First five B-21 stealth bombers now in production with Northrop Grumman

A radar-absorbing stealth coating being applied to a B-2 bomber at Northrop Grumman's Antelope Valley Manufacturing Center
A radar-absorbing stealth coating being applied to a B-2 bomber at Northrop Grumman's Antelope Valley Manufacturing Center

Five B-21 Raiders are currently in production at Northrop Grumman's facility at Plant 42 in Palmdale, California, a US Air Force official has confirmed.

The secretary of the air force, Frank Kendall, confirmed the news of the service's new stealth bomber at the Air Force Association’s Air, Space & Cyber Conference.“As I speak there are now five test aircraft being manufactured on the B-21 production line at Air Force Plant 42 in Palmdale, California,” Kendall said. “You will never hear me make optimistic predictions about programs.

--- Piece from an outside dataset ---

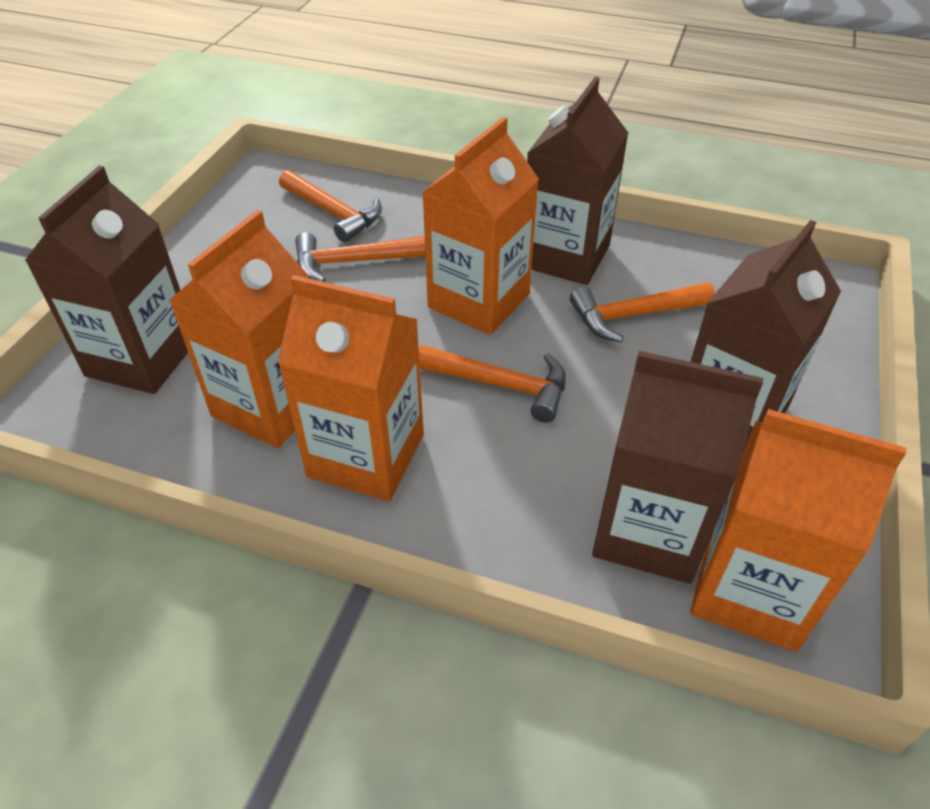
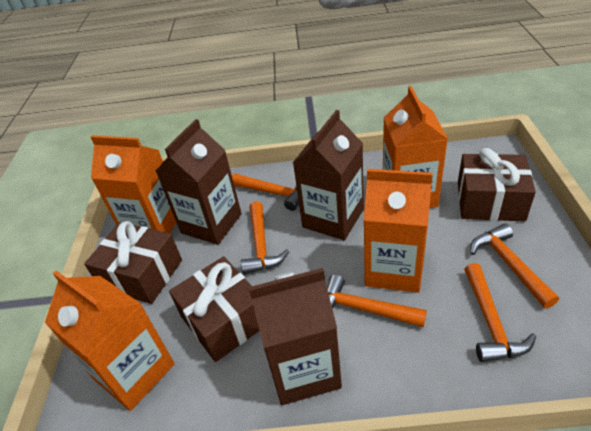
brown carton: 4 -> 3
brown gift: 0 -> 3
orange hammer: 4 -> 5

All programs have risk and the same is true of the B-21, but at this point at least, the program is making good progress to real fielded capability.”The five aircraft, manufactured by Northrop Grumman, will be delivered as part of the engineering and manufacturing development phase of the bomber programme, the period before full rate production begins.

Speaking in June, US Air Force acting acquisition executive, Darlene Costello, revealed the first two units are ready to start testing.

When asked about how complete the stealth bomber’s design is, Costello said: “We have the design. There are two test aircraft built and it will take a while to get through all the testing. And therefore, there could be some changes as a result of the testing.”

It was later clarified that the two B-21s are still in production and may be altered following testing.

When speaking about whether B-21 development can be accelerated, Costello said the priority is “to get through the design, get completed, and not introduce concurrency” in the programme.

“Once we get through design and get the first ones delivered, we can adjust production rates and maybe affect them that way, but we have to get through the engineering with solid discipline,” she said.

The programme is on schedule and on budget, it was recently revealed by a top US lawmaker after a briefing on the programme.

Congressman Adam Smith, chair of the House Armed Services Committee, said the briefing was “one of the most positive, encouraging things that I’ve had happen to me in the last couple of weeks.”

Smith explained the US Air Force appears to have “learned the lessons” of the over-budget F-35 programme. By contrast, the B-21, being manufactured by Northrop Grumman, is “on time, on budget, and they’re making it work in a very intelligent way.”

The US Air Force wants to acquire at least 145 Raiders from Northrop Grumman, estimated to cost in excess of $90 billion.

In 2010 dollars, USAF said at contract award that it expected the jets to come in at $511 million each. Adjusted to inflation, this would come in at $626 million and in excess of $90 billion for 145 units. However, the contract-award number was calculated against a buy of 100 airplanes – a larger volume of production would naturally drive unit costs lower.